In the webinar Jon talked about how participatory approaches have become mainstream in Taiwan, originating with digital disruption. This then became a key lever through which the government developed its policy response to the COVID pandemic. It was also used in deciding to grant a licence to Uber by building community consensus by getting rapid feedback on the consequences of policy decisions. The digital platform was not just a tool or enabler, it changed the possibilities of the relationship between people and government. To paraphrase Jon quoting Buckminster Fuller it “built a new model through technology that opened up new possibilities, rather than re-design the existing system”.

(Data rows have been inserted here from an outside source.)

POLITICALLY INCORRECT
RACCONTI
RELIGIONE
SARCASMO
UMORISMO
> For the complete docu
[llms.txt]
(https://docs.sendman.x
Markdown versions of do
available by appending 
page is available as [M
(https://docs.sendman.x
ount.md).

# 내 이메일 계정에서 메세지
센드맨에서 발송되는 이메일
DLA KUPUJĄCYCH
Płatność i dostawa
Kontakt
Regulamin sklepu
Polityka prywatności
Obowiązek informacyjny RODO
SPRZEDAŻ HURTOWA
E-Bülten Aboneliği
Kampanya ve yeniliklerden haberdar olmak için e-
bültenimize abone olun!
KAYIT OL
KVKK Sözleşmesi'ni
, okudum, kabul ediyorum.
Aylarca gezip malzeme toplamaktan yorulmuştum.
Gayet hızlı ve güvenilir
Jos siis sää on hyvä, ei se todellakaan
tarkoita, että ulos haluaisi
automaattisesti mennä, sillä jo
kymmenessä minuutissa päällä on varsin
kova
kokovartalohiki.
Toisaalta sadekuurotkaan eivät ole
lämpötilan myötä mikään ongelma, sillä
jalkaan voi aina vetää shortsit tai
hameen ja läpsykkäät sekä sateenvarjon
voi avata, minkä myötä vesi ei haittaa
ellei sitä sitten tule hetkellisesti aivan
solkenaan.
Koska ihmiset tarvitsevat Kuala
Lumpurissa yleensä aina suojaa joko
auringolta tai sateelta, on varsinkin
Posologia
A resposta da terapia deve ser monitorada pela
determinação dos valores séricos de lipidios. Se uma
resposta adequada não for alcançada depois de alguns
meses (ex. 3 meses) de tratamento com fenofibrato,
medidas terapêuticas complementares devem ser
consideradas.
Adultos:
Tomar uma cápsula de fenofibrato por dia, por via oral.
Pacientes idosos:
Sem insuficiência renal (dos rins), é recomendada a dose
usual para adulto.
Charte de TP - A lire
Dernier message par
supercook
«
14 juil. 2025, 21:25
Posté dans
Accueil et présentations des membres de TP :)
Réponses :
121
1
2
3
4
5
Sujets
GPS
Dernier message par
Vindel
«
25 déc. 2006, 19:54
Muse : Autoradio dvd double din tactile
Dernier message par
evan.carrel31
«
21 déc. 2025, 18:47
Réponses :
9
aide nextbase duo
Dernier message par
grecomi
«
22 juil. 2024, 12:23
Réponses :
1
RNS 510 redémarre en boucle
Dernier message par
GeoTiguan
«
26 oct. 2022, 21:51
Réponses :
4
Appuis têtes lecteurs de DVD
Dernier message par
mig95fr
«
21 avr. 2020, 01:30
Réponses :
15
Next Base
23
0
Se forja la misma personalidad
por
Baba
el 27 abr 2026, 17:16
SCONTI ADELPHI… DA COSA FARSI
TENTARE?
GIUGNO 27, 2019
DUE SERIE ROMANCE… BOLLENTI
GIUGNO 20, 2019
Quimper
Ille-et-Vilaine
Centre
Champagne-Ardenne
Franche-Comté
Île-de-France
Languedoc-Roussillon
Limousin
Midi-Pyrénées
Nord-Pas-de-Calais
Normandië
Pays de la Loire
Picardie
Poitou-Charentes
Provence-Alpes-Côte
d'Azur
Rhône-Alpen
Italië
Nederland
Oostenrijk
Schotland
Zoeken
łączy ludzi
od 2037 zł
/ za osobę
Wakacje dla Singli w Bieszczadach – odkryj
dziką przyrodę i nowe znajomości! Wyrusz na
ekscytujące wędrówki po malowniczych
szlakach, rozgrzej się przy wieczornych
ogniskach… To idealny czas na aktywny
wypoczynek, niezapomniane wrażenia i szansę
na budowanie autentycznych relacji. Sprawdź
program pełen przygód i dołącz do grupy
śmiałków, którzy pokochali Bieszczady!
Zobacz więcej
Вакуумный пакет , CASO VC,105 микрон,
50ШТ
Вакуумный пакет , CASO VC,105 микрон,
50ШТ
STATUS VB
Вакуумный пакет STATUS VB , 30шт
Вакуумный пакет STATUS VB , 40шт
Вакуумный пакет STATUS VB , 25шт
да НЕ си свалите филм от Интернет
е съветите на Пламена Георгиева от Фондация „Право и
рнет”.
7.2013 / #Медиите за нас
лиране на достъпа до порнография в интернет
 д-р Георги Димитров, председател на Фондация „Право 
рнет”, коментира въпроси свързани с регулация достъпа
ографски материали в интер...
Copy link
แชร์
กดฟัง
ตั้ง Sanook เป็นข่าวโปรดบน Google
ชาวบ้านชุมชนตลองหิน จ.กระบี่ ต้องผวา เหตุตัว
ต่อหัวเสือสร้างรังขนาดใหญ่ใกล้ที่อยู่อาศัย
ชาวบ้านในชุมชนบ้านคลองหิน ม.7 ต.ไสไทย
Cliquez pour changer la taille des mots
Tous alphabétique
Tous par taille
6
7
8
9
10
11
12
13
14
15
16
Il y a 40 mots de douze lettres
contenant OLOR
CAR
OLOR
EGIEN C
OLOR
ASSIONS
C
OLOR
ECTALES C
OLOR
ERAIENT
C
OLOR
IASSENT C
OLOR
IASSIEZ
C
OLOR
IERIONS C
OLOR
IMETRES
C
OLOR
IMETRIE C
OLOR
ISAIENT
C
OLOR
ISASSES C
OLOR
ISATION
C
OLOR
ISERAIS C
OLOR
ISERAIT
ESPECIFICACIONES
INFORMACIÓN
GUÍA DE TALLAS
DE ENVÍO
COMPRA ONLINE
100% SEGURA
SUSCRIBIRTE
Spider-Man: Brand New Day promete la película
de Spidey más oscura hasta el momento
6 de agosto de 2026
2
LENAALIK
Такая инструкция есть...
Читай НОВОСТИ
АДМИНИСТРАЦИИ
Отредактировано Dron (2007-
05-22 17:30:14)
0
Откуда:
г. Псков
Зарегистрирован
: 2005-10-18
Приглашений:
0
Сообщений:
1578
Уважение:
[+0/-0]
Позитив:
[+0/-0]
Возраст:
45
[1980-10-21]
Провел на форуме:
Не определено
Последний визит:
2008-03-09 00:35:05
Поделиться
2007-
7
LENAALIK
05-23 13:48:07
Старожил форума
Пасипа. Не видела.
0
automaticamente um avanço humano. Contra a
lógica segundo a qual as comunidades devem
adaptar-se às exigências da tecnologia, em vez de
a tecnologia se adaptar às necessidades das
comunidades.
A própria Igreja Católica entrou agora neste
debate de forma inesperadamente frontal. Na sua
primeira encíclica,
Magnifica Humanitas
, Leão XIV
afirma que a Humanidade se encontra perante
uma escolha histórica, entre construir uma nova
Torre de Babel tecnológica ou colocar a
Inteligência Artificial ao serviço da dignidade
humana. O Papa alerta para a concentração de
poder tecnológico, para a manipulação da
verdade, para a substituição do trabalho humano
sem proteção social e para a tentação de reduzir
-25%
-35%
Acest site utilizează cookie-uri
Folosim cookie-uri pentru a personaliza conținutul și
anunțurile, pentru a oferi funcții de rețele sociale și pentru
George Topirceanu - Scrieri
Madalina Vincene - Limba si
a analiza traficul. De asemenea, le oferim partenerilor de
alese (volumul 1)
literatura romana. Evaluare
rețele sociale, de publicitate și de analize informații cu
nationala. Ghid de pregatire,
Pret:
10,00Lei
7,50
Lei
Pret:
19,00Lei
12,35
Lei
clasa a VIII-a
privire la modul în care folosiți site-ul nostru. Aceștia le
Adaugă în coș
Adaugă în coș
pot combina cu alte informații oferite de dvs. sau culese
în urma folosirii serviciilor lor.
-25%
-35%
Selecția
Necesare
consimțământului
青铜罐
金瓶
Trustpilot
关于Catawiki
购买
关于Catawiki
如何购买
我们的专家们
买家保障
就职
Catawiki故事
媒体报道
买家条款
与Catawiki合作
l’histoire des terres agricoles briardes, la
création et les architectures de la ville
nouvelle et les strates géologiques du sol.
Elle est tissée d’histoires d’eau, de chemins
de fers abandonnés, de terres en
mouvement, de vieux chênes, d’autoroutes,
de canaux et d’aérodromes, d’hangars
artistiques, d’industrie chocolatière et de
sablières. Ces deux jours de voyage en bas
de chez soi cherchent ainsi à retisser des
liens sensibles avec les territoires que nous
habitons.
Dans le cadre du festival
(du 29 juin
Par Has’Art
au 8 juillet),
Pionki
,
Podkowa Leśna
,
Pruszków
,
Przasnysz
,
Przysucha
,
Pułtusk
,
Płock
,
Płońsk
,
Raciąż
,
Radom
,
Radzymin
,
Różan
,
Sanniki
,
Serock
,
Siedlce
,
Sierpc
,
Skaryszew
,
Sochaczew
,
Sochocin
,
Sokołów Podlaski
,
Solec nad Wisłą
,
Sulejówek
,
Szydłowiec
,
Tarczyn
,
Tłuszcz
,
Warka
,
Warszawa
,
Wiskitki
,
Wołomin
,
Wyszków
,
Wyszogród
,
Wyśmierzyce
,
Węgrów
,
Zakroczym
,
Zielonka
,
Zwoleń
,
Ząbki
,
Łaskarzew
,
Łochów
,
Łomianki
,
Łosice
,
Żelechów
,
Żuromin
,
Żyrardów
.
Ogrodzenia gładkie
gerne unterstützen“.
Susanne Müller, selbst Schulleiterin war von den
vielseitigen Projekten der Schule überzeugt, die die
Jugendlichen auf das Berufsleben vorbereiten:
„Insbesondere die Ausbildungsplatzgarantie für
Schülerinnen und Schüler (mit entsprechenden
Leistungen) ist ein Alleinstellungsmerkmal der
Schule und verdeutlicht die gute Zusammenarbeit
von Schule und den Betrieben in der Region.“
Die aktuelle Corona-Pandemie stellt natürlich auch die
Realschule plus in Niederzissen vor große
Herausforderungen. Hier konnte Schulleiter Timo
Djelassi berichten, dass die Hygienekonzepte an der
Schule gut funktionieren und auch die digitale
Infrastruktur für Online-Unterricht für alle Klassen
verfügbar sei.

For matters that cut to the fundamentals of our values and our ways of life, like climate change, abortion or gay marriage, participatory decision-making separates decision-making from political tribalism. For example, the French Government have established a community assembly for climate change; the Irish Government used participatory processes to shape policy amendments around abortion and build a democratic coalition for change.

Significant investment can also be a catalyst for community participation. Jon shared the example of East Marsh United and Our Future in Grimsby where a change in ownership of the football club catalysed a series of initiatives that look to generate economic and social change in Grimsby. This empowered local people to be part of a movement, alongside businesses.

These examples tell us that the opportunity for active citizenship comes from a moment where the status quo is disrupted. These moments start with something catalytic that creates the opportunity for people to take action or influence change. Whilst they might be initiated by local and national Governments seeking greater participation from their communities, those changes can also come from individuals and from community organisations and leaders. We do not need to rely on enlighted government leaders to start the change.


We explored what this might mean for community businesses.

Jon talked about the National Trust as an example of an organisation that has disrupted the consumer relationship by straddling purpose and value and positioning customers as members of a movement to create beauty and protect the natural environment. But as the National Trust example also shows sharing power with a diverse membership creates clashes of value and perspective like the culture wars around the recognition of LGBTQI history and dealing with the colonial history of the wealth that created many historic homes. The way we interact with organisations is engrained in the processes, culture and rituals that they and we adopt and moving from a consumer model takes us into uncharted territory.

Nevertheless, we think community businesses have an opportunity to signal a different relationship with their customers that reflects their distinctive role and value in communities. If we are at a moment, as Jon argues, when the balance of power is shifting from established, formal democratic structures to a more engaged and empowered citizenship, then we need organisations connected with communities to provide the means to engage and convene local people.

We have lost many of the places and organisations that created the “fabric” of local community, but it is community businesses alongside other community-based organisations that are putting these back in the spaces and the services that enable connection. We need to understand the value of community businesses as convenors and enablers of active citizenship as we consider the value of investing in creating social entrepreneurship and how we support our local community enterprises.